((

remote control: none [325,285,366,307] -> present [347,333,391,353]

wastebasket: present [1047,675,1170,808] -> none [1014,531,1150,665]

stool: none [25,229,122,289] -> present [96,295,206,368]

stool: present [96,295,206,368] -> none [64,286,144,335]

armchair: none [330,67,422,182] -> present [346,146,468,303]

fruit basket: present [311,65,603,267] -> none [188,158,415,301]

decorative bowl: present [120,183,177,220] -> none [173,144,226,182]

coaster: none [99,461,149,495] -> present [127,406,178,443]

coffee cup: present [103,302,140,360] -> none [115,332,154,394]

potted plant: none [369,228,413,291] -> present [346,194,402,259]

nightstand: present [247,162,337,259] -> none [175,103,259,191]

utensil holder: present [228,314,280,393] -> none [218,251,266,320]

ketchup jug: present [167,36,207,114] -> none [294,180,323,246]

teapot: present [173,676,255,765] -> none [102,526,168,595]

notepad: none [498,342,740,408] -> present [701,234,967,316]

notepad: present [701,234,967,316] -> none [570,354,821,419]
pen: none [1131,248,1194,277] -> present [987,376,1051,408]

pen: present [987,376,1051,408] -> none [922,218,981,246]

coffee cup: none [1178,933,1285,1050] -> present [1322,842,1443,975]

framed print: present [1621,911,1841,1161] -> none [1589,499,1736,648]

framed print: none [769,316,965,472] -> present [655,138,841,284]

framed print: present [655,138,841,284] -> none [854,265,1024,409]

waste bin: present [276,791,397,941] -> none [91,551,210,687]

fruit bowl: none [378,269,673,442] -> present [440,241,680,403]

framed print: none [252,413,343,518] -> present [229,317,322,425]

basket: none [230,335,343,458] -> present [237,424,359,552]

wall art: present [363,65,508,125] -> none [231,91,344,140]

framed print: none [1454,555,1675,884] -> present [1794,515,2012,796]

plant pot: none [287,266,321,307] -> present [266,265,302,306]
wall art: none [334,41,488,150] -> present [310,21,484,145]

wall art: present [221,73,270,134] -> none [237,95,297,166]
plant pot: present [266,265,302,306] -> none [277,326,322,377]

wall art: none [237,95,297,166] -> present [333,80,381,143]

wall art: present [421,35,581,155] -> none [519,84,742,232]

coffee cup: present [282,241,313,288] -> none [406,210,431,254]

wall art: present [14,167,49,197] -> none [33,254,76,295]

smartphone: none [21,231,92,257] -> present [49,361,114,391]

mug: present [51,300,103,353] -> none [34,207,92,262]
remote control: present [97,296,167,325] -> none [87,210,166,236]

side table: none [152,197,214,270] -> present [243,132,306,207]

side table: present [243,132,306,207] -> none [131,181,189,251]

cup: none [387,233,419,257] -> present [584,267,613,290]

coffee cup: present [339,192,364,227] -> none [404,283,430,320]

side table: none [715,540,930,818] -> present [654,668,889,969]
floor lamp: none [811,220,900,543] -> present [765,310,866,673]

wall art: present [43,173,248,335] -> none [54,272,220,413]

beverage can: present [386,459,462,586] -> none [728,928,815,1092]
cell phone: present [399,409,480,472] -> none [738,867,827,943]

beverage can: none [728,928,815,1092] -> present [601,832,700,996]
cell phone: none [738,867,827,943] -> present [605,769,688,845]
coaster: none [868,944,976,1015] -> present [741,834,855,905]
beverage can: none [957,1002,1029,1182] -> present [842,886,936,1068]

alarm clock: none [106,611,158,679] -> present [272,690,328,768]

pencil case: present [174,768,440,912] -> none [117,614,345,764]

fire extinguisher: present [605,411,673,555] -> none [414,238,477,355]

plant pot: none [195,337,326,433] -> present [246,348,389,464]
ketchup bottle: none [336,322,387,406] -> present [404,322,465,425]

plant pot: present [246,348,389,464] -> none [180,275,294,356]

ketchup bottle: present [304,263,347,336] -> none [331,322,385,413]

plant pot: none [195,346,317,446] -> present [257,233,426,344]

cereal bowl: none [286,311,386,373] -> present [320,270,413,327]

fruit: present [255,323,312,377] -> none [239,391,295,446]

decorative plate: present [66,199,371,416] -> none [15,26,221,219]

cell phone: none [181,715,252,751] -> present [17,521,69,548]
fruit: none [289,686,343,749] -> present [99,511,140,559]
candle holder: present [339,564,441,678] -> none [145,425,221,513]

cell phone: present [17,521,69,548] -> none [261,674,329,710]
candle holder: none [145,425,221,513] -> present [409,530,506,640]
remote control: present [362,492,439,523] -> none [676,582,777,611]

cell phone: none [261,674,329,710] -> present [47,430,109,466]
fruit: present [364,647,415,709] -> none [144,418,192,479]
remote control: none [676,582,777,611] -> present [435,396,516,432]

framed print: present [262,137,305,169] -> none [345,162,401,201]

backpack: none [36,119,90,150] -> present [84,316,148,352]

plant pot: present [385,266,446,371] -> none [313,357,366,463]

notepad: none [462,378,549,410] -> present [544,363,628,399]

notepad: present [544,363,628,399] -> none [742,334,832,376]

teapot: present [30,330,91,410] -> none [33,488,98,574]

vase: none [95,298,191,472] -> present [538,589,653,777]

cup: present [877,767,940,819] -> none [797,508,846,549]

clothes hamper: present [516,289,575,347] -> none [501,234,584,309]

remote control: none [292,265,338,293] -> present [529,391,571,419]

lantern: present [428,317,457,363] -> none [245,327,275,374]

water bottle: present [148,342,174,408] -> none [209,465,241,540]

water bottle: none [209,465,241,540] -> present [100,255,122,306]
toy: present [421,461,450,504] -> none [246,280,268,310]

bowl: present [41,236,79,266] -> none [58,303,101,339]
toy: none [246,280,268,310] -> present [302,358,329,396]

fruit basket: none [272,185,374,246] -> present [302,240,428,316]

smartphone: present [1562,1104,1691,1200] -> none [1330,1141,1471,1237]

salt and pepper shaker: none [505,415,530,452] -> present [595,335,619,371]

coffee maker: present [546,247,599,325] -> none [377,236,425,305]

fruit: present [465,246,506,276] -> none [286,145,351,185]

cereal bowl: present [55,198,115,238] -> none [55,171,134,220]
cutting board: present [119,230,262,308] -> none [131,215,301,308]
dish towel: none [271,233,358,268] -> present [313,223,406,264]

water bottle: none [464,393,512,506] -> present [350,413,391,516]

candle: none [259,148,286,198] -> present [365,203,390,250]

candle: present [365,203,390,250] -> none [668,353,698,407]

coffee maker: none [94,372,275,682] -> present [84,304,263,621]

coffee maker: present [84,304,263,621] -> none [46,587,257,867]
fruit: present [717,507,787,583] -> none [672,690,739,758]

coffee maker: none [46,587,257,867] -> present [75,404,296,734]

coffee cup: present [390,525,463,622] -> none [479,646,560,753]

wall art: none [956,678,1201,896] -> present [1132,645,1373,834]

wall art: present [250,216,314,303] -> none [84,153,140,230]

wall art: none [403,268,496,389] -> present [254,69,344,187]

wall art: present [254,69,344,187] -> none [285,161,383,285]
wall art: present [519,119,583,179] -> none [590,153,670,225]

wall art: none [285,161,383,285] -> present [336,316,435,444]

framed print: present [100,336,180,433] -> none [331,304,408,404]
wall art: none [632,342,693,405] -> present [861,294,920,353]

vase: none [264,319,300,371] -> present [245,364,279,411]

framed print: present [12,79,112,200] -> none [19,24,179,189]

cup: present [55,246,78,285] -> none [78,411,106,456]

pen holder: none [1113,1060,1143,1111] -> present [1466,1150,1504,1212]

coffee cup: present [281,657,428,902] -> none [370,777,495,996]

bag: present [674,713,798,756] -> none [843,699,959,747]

))

## [TASK INSTRUCTIONS]
If a line in the records above holds the string "coaster", copy it.

## [WRITTEN SOLUTION]
coaster: none [99,461,149,495] -> present [127,406,178,443]
coaster: none [868,944,976,1015] -> present [741,834,855,905]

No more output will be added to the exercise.